◆ Exercise aim:
Please list the words that the text on communion below names as the ones that would best sum up our understanding of "God".

◆ Supplied text:
- - -

Because Energy, Intelligence, Spirit, Life and Power are the very words that would best sum up our understanding of “God,” it follows that everything exists within this Divinity; this Divinity lives within everything; and everything is a manifestation of God. God did not just make us and then keep an eye on us; rather, we arise as individuations within the Totality which is God. It follows, then, that everything already is the body and blood of God. “The Kingdom of God is within.” When Jesus took the ordinary things of common meals of his time, bread and wine, he said this was his body and blood. It is the body and blood of God, as Jesus is the expression, the body and blood, of God. As we are also the expression, the body and blood of God. As all creation is the body and blood of God.
When we designate the bread and the wine as sacred elements to recognize there the body and the blood of Jesus, we choose the bread and the wine as sacred elements to remind us that Jesus is really present in them, as God is really present in all of creation, especially in other people. Communion is the statement of the reality we affirm, that God lives in all, so that we may hold all creation and all other people in awe, in respect and in honor. This was the gift of Jesus, to help us remember that deep reality.
The gospels indicate that Jesus gave communion to everyone present. There is no mention of anybody being excluded for any reason. Jesus even gave communion to Judas, who he knew had already betrayed him in his heart.
Communion is not a reward to a person for being ritualistically pure. We are not excluded for being unworthy. Jesus showed us by his acceptance of everyone that we are all worthy already, because God lives in us already. Communion is meant to strengthen our recognition of the reality within which we live, and thus to become better and more loving persons.

- - -

◆ Given information:
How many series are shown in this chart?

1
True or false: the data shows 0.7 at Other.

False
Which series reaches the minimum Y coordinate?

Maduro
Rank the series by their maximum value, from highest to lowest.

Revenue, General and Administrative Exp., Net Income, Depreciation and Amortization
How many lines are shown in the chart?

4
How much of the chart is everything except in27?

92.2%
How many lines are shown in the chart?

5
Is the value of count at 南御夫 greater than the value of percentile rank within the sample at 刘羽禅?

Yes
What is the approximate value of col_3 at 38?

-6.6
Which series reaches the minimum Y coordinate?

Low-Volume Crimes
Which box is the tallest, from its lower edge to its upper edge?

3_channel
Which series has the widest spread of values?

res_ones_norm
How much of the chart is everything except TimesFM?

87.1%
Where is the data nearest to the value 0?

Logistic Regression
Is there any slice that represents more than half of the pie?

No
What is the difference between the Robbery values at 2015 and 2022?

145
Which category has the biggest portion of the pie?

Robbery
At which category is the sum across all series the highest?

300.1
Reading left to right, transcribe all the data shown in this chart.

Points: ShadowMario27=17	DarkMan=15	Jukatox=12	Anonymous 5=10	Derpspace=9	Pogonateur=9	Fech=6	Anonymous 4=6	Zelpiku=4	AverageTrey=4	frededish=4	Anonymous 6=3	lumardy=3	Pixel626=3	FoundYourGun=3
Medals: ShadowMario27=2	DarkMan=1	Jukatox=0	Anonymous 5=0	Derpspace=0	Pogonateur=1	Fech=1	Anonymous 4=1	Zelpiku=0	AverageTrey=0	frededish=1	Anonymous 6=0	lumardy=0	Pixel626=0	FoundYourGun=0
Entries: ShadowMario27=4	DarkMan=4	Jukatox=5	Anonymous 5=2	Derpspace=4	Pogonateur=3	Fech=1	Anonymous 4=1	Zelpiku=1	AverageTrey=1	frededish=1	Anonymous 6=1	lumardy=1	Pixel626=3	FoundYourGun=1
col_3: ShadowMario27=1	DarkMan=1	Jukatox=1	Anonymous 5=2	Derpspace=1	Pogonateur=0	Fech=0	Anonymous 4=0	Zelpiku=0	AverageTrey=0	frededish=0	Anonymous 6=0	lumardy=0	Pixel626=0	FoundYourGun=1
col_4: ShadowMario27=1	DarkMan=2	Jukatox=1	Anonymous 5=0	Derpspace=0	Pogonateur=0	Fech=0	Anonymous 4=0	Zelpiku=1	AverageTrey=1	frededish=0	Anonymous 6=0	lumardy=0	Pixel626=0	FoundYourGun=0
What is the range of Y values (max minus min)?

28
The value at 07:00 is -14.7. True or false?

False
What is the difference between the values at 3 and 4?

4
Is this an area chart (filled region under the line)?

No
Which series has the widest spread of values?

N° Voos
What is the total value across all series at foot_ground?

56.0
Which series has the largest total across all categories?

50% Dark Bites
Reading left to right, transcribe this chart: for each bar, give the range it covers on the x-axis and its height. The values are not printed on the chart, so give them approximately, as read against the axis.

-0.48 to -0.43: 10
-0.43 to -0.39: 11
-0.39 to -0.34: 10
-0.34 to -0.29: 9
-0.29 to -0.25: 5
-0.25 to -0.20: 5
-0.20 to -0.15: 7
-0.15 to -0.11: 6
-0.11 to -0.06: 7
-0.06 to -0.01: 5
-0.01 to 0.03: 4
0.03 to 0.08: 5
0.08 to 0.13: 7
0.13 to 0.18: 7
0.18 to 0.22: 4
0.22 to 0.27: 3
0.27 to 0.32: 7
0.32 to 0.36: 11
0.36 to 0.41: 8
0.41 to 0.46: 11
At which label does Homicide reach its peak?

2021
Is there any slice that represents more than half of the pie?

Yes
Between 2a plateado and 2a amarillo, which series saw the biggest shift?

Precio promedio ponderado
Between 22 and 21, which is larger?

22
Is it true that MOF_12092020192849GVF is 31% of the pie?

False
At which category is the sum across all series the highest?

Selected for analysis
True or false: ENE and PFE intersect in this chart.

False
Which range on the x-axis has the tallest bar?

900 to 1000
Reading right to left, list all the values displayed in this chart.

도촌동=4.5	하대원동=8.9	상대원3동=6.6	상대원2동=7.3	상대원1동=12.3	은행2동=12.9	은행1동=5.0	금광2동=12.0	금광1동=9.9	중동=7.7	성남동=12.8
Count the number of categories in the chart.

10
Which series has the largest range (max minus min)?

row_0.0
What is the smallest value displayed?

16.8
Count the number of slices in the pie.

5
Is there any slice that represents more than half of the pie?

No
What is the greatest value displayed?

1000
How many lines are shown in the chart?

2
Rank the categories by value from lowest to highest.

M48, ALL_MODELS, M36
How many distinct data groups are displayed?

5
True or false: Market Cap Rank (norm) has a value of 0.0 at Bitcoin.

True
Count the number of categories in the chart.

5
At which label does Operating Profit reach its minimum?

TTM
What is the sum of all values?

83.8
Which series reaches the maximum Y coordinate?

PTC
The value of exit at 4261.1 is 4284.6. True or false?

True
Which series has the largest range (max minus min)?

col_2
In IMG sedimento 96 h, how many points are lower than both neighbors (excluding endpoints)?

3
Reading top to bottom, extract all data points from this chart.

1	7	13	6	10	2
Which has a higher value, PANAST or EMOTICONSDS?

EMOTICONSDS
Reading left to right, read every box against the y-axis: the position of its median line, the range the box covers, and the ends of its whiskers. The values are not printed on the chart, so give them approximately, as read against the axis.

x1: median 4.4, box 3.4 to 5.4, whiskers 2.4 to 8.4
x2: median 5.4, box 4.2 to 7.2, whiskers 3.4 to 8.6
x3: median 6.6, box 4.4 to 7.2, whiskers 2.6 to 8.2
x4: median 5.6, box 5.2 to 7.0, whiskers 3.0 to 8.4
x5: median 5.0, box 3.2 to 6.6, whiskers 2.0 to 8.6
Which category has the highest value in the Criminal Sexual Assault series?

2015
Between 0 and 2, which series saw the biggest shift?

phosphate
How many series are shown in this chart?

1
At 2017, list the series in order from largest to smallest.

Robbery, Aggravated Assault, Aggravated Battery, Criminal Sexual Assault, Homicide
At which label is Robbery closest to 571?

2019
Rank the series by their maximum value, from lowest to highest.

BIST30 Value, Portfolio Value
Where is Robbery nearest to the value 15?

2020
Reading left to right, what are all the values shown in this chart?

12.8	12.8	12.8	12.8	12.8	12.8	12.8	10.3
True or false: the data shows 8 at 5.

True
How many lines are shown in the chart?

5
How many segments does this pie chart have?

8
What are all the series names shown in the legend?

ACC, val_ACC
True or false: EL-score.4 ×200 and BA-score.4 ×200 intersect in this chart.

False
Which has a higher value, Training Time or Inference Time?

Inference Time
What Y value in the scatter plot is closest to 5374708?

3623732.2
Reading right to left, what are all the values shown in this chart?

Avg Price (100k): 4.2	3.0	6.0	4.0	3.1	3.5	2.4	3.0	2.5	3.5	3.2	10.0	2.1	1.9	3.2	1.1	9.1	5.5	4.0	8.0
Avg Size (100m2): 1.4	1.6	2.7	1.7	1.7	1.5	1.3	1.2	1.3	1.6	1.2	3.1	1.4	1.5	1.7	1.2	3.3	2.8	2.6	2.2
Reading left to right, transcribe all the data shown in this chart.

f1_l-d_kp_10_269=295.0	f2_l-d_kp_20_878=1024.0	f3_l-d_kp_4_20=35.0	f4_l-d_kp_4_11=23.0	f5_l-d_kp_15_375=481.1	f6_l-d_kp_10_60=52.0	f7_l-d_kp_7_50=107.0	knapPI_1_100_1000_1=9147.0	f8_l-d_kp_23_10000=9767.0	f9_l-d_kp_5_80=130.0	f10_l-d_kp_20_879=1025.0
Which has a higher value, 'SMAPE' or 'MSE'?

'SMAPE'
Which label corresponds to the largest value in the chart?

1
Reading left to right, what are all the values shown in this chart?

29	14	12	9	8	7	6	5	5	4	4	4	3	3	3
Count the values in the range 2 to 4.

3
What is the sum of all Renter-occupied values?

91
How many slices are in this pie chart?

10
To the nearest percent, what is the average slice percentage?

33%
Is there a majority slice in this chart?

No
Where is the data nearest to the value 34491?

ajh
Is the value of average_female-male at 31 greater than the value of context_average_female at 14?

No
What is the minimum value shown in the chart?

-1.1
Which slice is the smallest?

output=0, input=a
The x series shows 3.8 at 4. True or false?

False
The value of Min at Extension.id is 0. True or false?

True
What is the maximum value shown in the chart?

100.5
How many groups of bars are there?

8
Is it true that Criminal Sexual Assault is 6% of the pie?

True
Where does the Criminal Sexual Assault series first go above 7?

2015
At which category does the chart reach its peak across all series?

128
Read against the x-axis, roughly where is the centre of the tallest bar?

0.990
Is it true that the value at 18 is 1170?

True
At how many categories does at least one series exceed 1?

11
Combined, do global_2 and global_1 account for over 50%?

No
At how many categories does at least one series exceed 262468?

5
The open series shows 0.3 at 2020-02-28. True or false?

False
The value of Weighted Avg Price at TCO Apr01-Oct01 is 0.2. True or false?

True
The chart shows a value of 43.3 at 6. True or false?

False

- - -

◆ Finished exercise:
Energy, Intelligence, Spirit, Life, Power